Keeping your history

Logbooks are important in research, but (realistically), they are completely useless if you do your work on the computer.    Back in grad school, I tried, but it was hopeless.   One spends all day printing things out and pasting them in; it is closer to a primary school art class than real research.

If you program, it’s even worse.   Suppose you change a few lines in the midst of a 1000 line program.   What do you print and glue into your logbook?  Nothing you can put there will actually be helpful.  So, use a logbook if you spend almost all your time in a real lab (one with beakers), but the rest of us will have to do something else.

But, the idea behind logbooks cannot be ignored.  It’s hard to remember what you did when, in a complex project.   And, sometimes you will need to go back and check your work, or a reviewer of one of your papers will request more explanation, or whatever.  Without good logs, you may need to re-compute your entire paper from scratch.  [Without logbooks, just think how embarrassing true honesty would be.  Suppose you work hard and analyze your heart out, and get a result that is statistically significant at the 0.01% level.  You’d have to report that there is a 25.01% chance that someone who repeats your experiment will get different results: 0.01% from the statistics and 25% because that’s the odds you forgot to report some important part of the method.]

So, I do almost everything with scripts (that leaves me with a record of my computations), and the scripts leave log files, and intermediate data files have headers to show where they come from.  That catches the biggest parts of  the computations, but little things still slip through the cracks.

Now, I’ve figured out how to log all the commands I type into a terminal on Linux to preserve an archive, in case I need to go back and figure out exactly what I was doing.

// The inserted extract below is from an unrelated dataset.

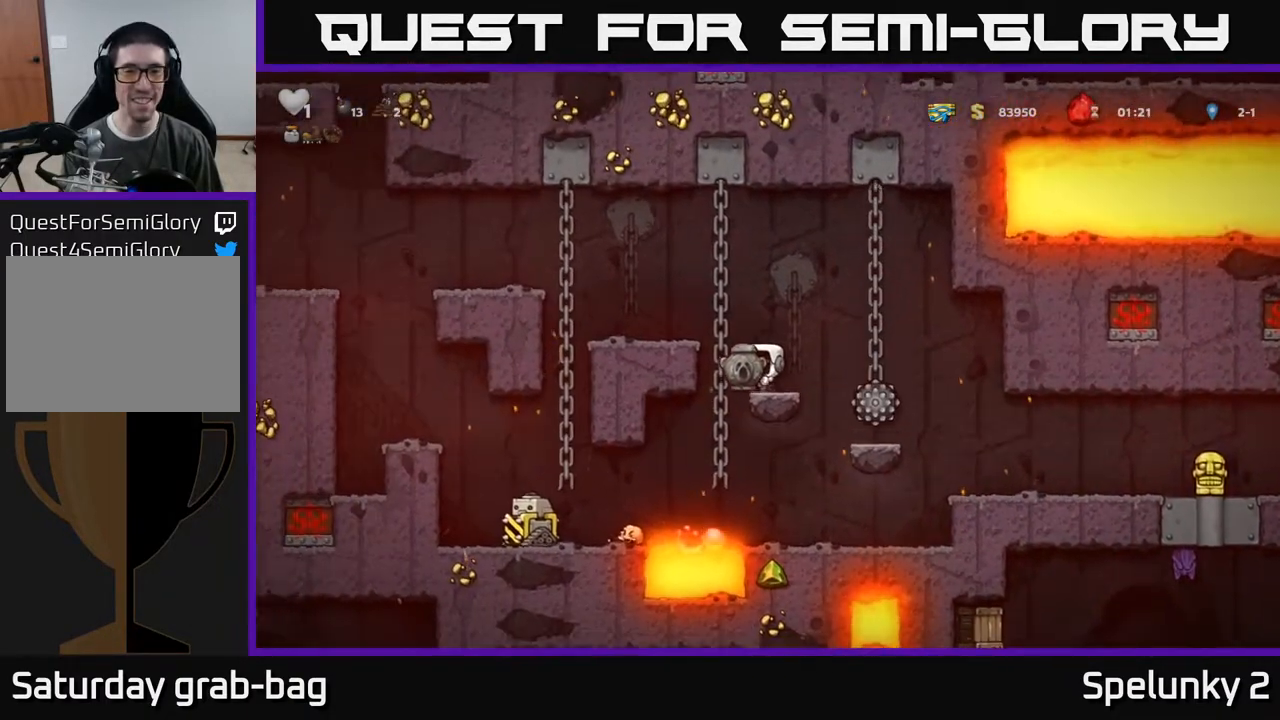
{"buttons": [], "left_stick": "center", "right_stick": "center", "events": [[17, "A", "down"], [17, "DPAD_LEFT", "down"], [267, "A", "up"], [317, "DPAD_LEFT", "up"]]}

The standard bash shell already has a mechanism for this.  It’s called the .bash_history file.  All we need to do is use that mechanism to make a permanent archive.   To do it, just add these few lines to your .bashrc file in your home directory:

#This creates an archive of all shell commands typed:
test -d ~/history || mkdir ~/history
history_exit_trap() {
dhist=$HOME/history/${HOSTNAME:-H}-$((${LINES:-40}/8)),$((${COLUMNS:-80}/12))-D${#PWD}-T$(date +%Y-%m).txt
history -a $dhist && echo "####EOH####" $(pwd) $(date +%Y-%m) >>$dhist
trap "history_exit_trap" EXIT

The “test…” line creates a folder to store your achives.   Then, history_exit_trap is a shell function that appends the commands you have executed to an archive file.  It cooks up a filename that depends on the month, the size of your terminal, and the name of your working directory.  So, especially if your window manager preserves your windows, and if you don’t stretch your windows too often, commands from a given project will tend to end up in the same archive file.  Finally, the trap line arranges for the shell function to be called when your shell exits (i.e. when you log out and/or your terminal closes).

Do this, and your ~/history directory will fill up with files named like mace-5,7-D17-T2010-01.txt .  Internally, each one will look like this:

cd history/
####EOH#### /home/gpk/history 2010-01

With a bunch of commands and then a EOH line with the date and your working directory.

(I thank Yaroslav Halchenko and the Bash Hacker’s Wiki for inspiration.)

Note added Jan 15 2010:

The above scheme works nicely, except that it seems to turn off the normal .bash_history file.    My new scheme is to delete those lines from .bashrc and add the following stuff to .bash_logout.  (That’s a better place for it, anyway.)

test -d ~/history || mkdir ~/history
dhist=$HOME/history/${HOSTNAME:-H}-$((${LINES:-40}/8)),$((${COLUMNS:-80}/12))-D${#PWD}-T$(date +%Y-%m).txt
history -a "$dhist" && echo "####EOH####" $(pwd) $(date +%Y-%m) >>"$dhist"
if test $(($$%10))=0;
history -n "$HISTFILE" && history -w "$HISTFILE"
history -a "$HISTFILE"

The first three lines create and write the $HOME/history directory.   The last six lines write to your normal .bash_history file.